Archivo mensual: enero 2016

Más Troyanos para Neptuno.

En el estudio de dos cuerpos, donde uno orbita en torno al principal y más masivo, aparecen los llamados puntos de Lagrange [1].

File:Lagrange very massive.svg

Ilustración publicada en Wikipedia.

Son lugares sobre la órbita del cuerpo secundario, donde se dan determinadas condiciones. Conocidos como L1, L2, L3, L4 y L5, otros cuerpos que se encuentren en los 3 primeros, estarán en condiciones de gran inestabilidad, cualquier perturbación los sacará de allí.
Los que se encuentren en L4 o en L5, estarán en posiciones de gran estabilidad. Ante una perturbación, se moverán en torno a esos puntos.
Estos puntos estables se encuentran a 60° delante y detrás del cuerpo secundario.
Donde haya un cuerpo orbitando a otro, habrá puntos de Lagrange y los cuerpos menores que se encuentren en L4 o en L5 reciben el nombre de Troyanos.

En el Sistema Solar, los Troyanos junto con los asteroides y objetos del cinturón de Kuiper, son una de las familias dinámicamente estables de objetos menores.
Los primeros en descubrirse fueron los Troyanos de Júpiter. Luego se los halló en otros gigantes como Neptuno y hasta la Tierra tiene un Troyano acompañándola.

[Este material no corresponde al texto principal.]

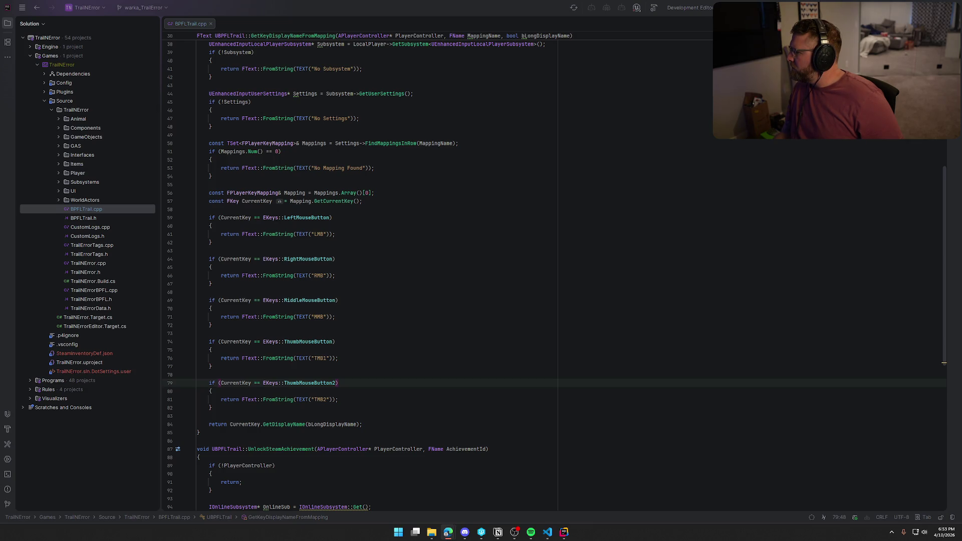
pyautogui.scroll(4, 205, 78)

Se han descubierto dos nuevos Troyanos orbitando alrededor de L4 en Neptuno, llavando a 11 la cantidad de objetos de este tipo en torno a ese Planeta. Tienen órbitas de aproximadamente 19° de inclinación respecto a la de Neptuno, y uno de ellos muestra la mayor excentricidad (divergencia respecto de la órbita circular) de todos esos Troyanos.
Comparten las características físicas de sus compañeros, por lo que se supone que han tenido un origen e historia evolutiva común. Esto se refinará con futuras observaciones infrarrojas.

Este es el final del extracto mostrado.